Category Archives: Spiritual Health

TRUTHINESS AND THE CHURCH

THE TRUTH ABOUT CHURCH

Consider what is happening in our society. In recent years, almost every major institution in our society has been rocked by scandal. Our institutions are the vehicles that bind our society together—whether it is the government, charities, corporations, universities, or the church. We have so little trust in any authority that we no longer trust any institution and believe that expert is just another word for propagandist. The Internet provides us such a wealth of information from such a wide variety of perspectives that it doesn’t take long to find someone who will provide us information that will reinforce what we are inclined to believe. Then we divide up each to his or her own camp and spit at those who disagree with us.

TRUTHINESS

The result is that we respond from our gut based on information that may or may not be accurate. Frequently we are attracted to arguments that appeal to our desires or justify our fears and are not interested in any information that may challenge what we believe. Steve Colbert said it well when he coined the word TRUTHINESS. Truthiness is that statement that expresses what we want to believe, whether that be that the moon landing was all a government hoax to experts who declare that the relaxation derived from smoking far outweighs the dangers from nicotine.

We find ourselves divided by multiple ideologies that appeal to our lesser angels even though we hunger for a community that both supports and nurtures the finer qualities of charity, compassion, justice, and mercy. In our current political season, we are witnessing political campaigns that speak to our fears and appeal to the stronger suspicions of each other.

SEEING THE CHURCH AGAIN FOR THE FIRST TIME

In that context, look again at the church. When you read the stories of Scripture, you see the picture of a faith community that recognizes its failures but dares to proclaim that there is a God who continues to work through very human communities to give evidence of grace, mercy, joy, and hope. At its best, the church paints a picture of a community that nurtures the best that is within us and builds on our vision of a peaceful and joyful community.

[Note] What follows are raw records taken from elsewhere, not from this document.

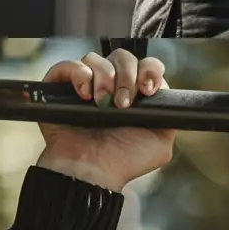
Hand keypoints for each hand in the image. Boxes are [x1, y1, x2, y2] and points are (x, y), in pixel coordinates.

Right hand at [36, 51, 173, 190]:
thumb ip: (168, 115)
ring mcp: (84, 87)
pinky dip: (79, 75)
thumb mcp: (161, 141)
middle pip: (123, 57)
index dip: (149, 71)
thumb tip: (167, 95)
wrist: (92, 172)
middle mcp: (110, 87)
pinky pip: (68, 65)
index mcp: (134, 96)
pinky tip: (85, 95)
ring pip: (96, 59)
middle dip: (127, 76)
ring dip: (104, 78)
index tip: (147, 89)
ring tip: (102, 103)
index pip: (146, 65)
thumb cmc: (122, 161)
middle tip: (123, 102)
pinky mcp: (60, 89)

Through praise it reminds us that we are part of something greater than the sum of our weaknesses. Through Scriptures it tells a story of God who has been there before us and is not defeated by our sins. Through song we are drawn together as community. Through prayers and sacraments we are forgiven of our sins and bound together as a community. While not denying our less admirable human qualities, we are repeatedly given hope that God is not defeated by sin and we can join in that journey.

HEARING THE STORY AGAIN FOR THE FIRST TIME

Imagine the impact on members of your congregation if they understood this critical value of the church in our polarized society. Maybe we need to believe it ourselves and then share it with others.